Using Data to Transform Health Equality into Health Equity

By Dr. Adriane Burgess, Director for Quality Improvement, WellSpan Health


This editorial is part of Transforming Health’s Expert Voices, where health care professionals discuss issues facing our community. All information is based on the expert’s experience and is not meant to replace professional medical advice or treatment plans. We encourage you to contact a qualified health care professional to discuss your individual health concerns.

Many believe that the terms equality and equity can be used interchangeably. However, these terms have distinctly different meanings. Equality means that everyone is given the same opportunity and resources while health equity focuses on providing opportunities and resources so that every person can attain his or her full health potential regardless of social position or other socially determined circumstances.

For decades, healthcare organizations had goals to provide equality in access to care and resources, but more recently have realized that this was leading to disparities in health outcomes, especially among vulnerable populations. Subsequently, healthcare organizations were falling short of achieving health equity.

Dr. Adriane Burgess, Director for Quality Improvement, WellSpan Health

Dr. Adriane Burgess, Director for Quality Improvement, WellSpan Health

Healthcare organizations are required to collect patient self-reported data on race, ethnicity, and language. With the adoption of the electronic health record, we’re now given a great opportunity to leverage this data to assess for disparities in access and outcomes and use data to shine light on gaps in care. With that information, we can make sure we utilize culturally appropriate health interventions and care.

To identify inequities in care, healthcare organizations must have standards in place when looking at metrics to determine disparities in access and outcomes.  To meaningfully analyze and interpret data to identify disparities it takes the support and collaboration of teams from a variety of departments in the health system including clinical care, quality, patient access, informatics, analytics, diversity and inclusion, community outreach and interpreter services. Therefore, if we want to provide health equity, every part of the organization must be on board.

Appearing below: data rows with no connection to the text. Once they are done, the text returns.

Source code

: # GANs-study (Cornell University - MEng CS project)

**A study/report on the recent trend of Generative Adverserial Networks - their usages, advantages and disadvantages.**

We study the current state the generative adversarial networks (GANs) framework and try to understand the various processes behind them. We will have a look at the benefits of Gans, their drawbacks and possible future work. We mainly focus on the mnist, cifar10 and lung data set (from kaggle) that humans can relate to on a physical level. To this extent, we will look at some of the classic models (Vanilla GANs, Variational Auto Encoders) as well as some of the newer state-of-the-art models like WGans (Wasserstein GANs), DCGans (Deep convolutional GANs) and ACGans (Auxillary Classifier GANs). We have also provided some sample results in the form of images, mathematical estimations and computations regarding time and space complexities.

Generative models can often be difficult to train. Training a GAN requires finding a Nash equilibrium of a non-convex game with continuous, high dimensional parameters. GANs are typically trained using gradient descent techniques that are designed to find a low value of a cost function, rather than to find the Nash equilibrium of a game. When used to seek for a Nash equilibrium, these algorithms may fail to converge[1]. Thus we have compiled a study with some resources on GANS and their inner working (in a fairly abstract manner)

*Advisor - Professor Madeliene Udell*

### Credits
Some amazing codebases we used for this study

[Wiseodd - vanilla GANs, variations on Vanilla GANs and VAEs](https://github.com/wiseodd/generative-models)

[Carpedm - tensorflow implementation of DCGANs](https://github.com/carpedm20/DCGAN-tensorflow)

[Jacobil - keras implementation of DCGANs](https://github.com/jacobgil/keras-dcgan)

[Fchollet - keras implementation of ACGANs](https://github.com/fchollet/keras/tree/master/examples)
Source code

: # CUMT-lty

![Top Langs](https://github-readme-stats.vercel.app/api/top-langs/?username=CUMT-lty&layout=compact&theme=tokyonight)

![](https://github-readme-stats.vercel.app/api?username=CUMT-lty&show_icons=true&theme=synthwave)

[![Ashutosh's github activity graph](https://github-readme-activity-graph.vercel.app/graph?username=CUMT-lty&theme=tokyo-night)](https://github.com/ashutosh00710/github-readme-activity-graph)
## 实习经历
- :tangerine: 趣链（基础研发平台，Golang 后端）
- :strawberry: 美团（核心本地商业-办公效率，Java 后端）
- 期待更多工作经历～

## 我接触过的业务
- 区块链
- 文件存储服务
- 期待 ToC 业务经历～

One example of this work: each year in the U.S. about 700 women die as a result of pregnancy or delivery complications and another 50,000 will experience severe pregnancy complications. There are significant disparities in severe maternal morbidity, and maternal mortality is three times greater for Black women than for White women in the U.S.

Due to increasing trends in racial disparities noted in preeclampsia/eclampsia, healthcare organizations have been called upon to address ways to improve treatment of severe hypertension and reduce racial/ethnic disparities in preeclampsia and severe maternal morbidity. To begin this work, organizations must examine their data on severe maternal morbidity and preeclampsia by race and ethnicity to assess for disparities in process and outcomes measures. Outside of data analysis, health systems should perform individual case reviews to determine if inequitable care or institutional policies are facilitating racial disparities.

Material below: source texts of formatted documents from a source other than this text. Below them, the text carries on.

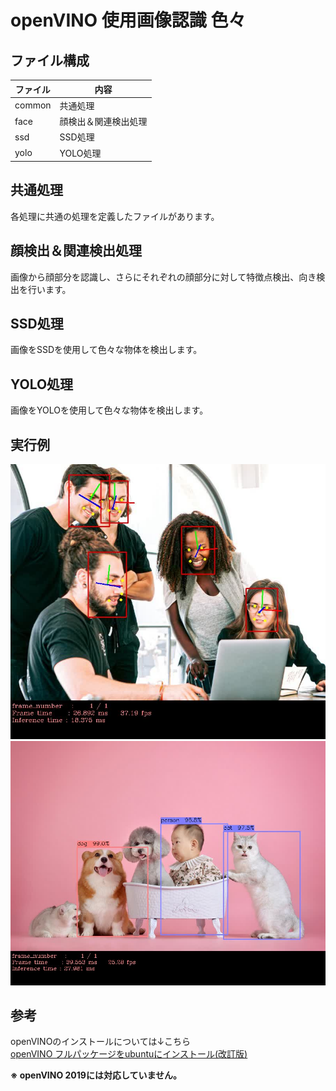 # openVINO 使用画像認識 色々

## ファイル構成

| ファイル             | 内容                                             |
|----------------------|--------------------------------------------------|
| common               | 共通処理                                         |
| face                 | 顔検出＆関連検出処理                             |
| ssd                  | SSD処理                                          |
| yolo                 | YOLO処理                                         |


## 共通処理
各処理に共通の処理を定義したファイルがあります。

## 顔検出＆関連検出処理
画像から顔部分を認識し、さらにそれぞれの顔部分に対して特徴点検出、向き検出を行います。

## SSD処理
画像をSSDを使用して色々な物体を検出します。

## YOLO処理
画像をYOLOを使用して色々な物体を検出します。

## 実行例
![実行例](sample/face_out.jpg)
![実行例](sample/ssd_out.jpg)

## 参考
openVINOのインストールについては↓こちら  
[openVINO フルパッケージをubuntuにインストール(改訂版)](https://ippei8jp.github.io/memoBlog/2020/06/16/openVINO_ubuntu_2.html)

**※ openVINO 2019には対応していません。**  
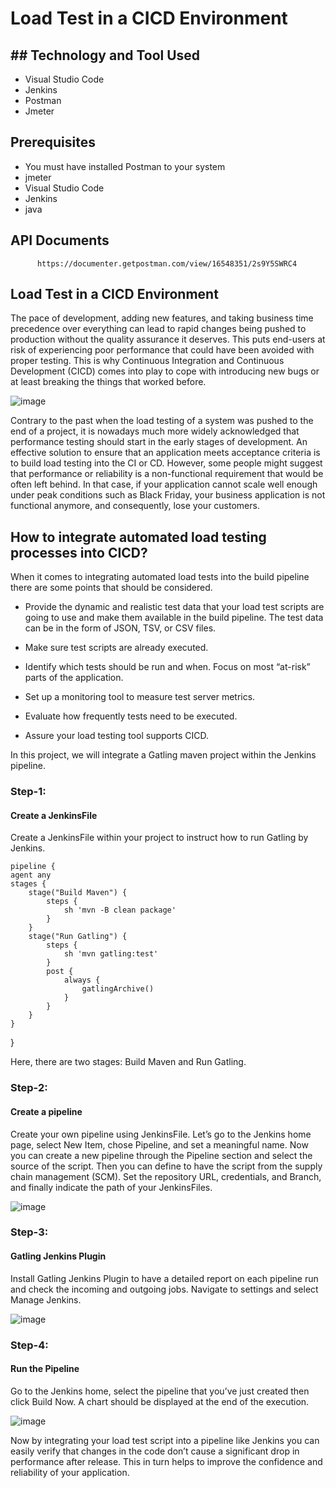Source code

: # Load Test in a CICD Environment

## ## Technology and Tool Used

- Visual Studio Code
- Jenkins
- Postman
- Jmeter

## Prerequisites

- You must have installed Postman to your system
- jmeter
- Visual Studio Code
- Jenkins
- java

## API Documents

          https://documenter.getpostman.com/view/16548351/2s9Y5SWRC4

## Load Test in a CICD Environment

The pace of development, adding new features, and taking business time precedence over everything can lead to rapid changes being pushed to production without the quality assurance it deserves. This puts end-users at risk of experiencing poor performance that could have been avoided with proper testing. This is why Continuous Integration and Continuous Development (CICD) comes into play to cope with introducing new bugs or at least breaking the things that worked before.

![image](https://github.com/Mamun104/CICD_environment_for_load_test/assets/78067017/8790cdfc-52b4-4464-8048-12d0a368dd7c)

Contrary to the past when the load testing of a system was pushed to the end of a project, it is nowadays much more widely acknowledged that performance testing should start in the early stages of development. An effective solution to ensure that an application meets acceptance criteria is to build load testing into the CI or CD. However, some people might suggest that performance or reliability is a non-functional requirement that would be often left behind. In that case, if your application cannot scale well enough under peak conditions such as Black Friday, your business application is not functional anymore, and consequently, lose your customers.

## How to integrate automated load testing processes into CICD?

When it comes to integrating automated load tests into the build pipeline there are some points that should be considered.   


- Provide the dynamic and realistic test data that your load test scripts are going to use and make them available in the build pipeline. The test data can be in the form of JSON, TSV, or CSV files.

- Make sure test scripts are already executed.

- Identify which tests should be run and when. Focus on most “at-risk” parts of the application.

- Set up a monitoring tool to measure test server metrics.

- Evaluate how frequently tests need to be executed.

- Assure your load testing tool supports CICD.

In this project, we will integrate a Gatling maven project within the Jenkins pipeline. 

### Step-1:

#### Create a JenkinsFile

Create a JenkinsFile within your project to instruct how to run Gatling by Jenkins. 


    pipeline {
    agent any
    stages {
        stage("Build Maven") {
            steps {
                sh 'mvn -B clean package'
            }
        }
        stage("Run Gatling") {
            steps {
                sh 'mvn gatling:test'
            }
            post {
                always {
                    gatlingArchive()
                }
            }
        }
    }
}


Here, there are two stages: Build Maven and Run Gatling. 

### Step-2:

#### Create a pipeline

Create your own pipeline using JenkinsFile.
Let’s go to the Jenkins home page, select New Item, chose Pipeline, and set a meaningful name. Now you can create a new pipeline through the Pipeline section and select the source of the script. Then you can define to have the script from the supply chain management (SCM). Set the repository URL, credentials, and Branch, and finally indicate the path of your JenkinsFiles. 

![image](https://github.com/Mamun104/CICD_environment_for_load_test/assets/78067017/136028bd-1b4f-493a-b419-61d381038420)


### Step-3:

#### Gatling Jenkins Plugin

Install Gatling Jenkins Plugin to have a detailed report on each pipeline run and check the incoming and outgoing jobs. Navigate to settings and select Manage Jenkins.

![image](https://github.com/Mamun104/CICD_environment_for_load_test/assets/78067017/78b48a84-127b-42c7-8bcc-bb76c4f32469)


### Step-4:

#### Run the Pipeline

Go to the Jenkins home, select the pipeline that you’ve just created then click Build Now. A chart should be displayed at the end of the execution.

![image](https://github.com/Mamun104/CICD_environment_for_load_test/assets/78067017/5ca40110-e5a8-4304-9788-e4c753ac7088)


Now by integrating your load test script into a pipeline like Jenkins you can easily verify that changes in the code don’t cause a significant drop in performance after release. This in turn helps to improve the confidence and reliability of your application.







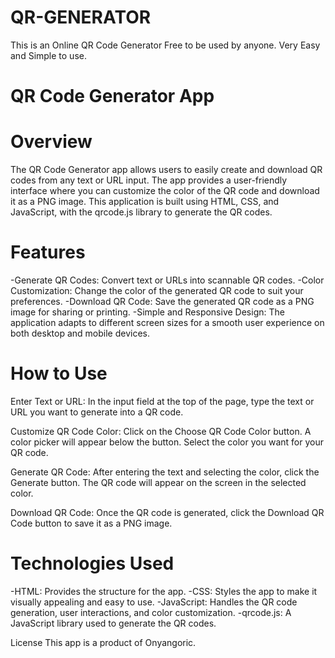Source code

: # QR-GENERATOR
This is an Online QR Code Generator Free to be used by anyone. Very Easy and Simple to use.

# QR Code Generator App

# Overview
The QR Code Generator app allows users to easily create and download QR codes from any text or URL input. The app provides a user-friendly interface where you can customize the color of the QR code and download it as a PNG image. This application is built using HTML, CSS, and JavaScript, with the qrcode.js library to generate the QR codes.

# Features
 -Generate QR Codes: Convert text or URLs into scannable QR codes.
 -Color Customization: Change the color of the generated QR code to suit your preferences.
 -Download QR Code: Save the generated QR code as a PNG image for sharing or printing.
 -Simple and Responsive Design: The application adapts to different screen sizes for a smooth user experience on both desktop and mobile devices.

# How to Use
Enter Text or URL:
In the input field at the top of the page, type the text or URL you want to generate into a QR code.

Customize QR Code Color:
Click on the Choose QR Code Color button.
A color picker will appear below the button. Select the color you want for your QR code.

Generate QR Code:
After entering the text and selecting the color, click the Generate button.
The QR code will appear on the screen in the selected color.

Download QR Code:
Once the QR code is generated, click the Download QR Code button to save it as a PNG image.

# Technologies Used
 -HTML: Provides the structure for the app.
 -CSS: Styles the app to make it visually appealing and easy to use.
 -JavaScript: Handles the QR code generation, user interactions, and color customization.
 -qrcode.js: A JavaScript library used to generate the QR codes.
 
License
This app is a product of Onyangoric.
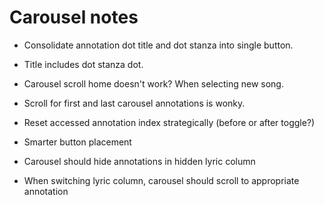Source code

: # Carousel notes

* Consolidate annotation dot title and dot stanza into single button.

* Title includes dot stanza dot.

* Carousel scroll home doesn't work? When selecting new song.

* Scroll for first and last carousel annotations is wonky.

* Reset accessed annotation index strategically (before or after toggle?)

* Smarter button placement

* Carousel should hide annotations in hidden lyric column

* When switching lyric column, carousel should scroll to appropriate annotation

Organizing data by race, ethnicity and language provides an opportunity for healthcare organizations to not only identify disparities, but also to engage communities, and then develop outreach and innovation in this space.  For example, in the case of severe maternal morbidity and preeclampsia, innovations to address disparities can include free access to blood pressure cuffs, the creation of alerts in the electronic health record to ensure timely treatment of severe hypertension or the creation of prenatal screening tools to ensure that patients at high risk for preeclampsia are prescribed low dose aspirin therapy in accordance with professional guidelines.

Health systems should use data on race and ethnicity to identify gaps, action improvement, and create institutional policy to improve care. However, it is integral that data be used in concert with conversations with the communities they serve, as well as education to staff about the impact of implicit bias and systemic racism on disparities in outcomes.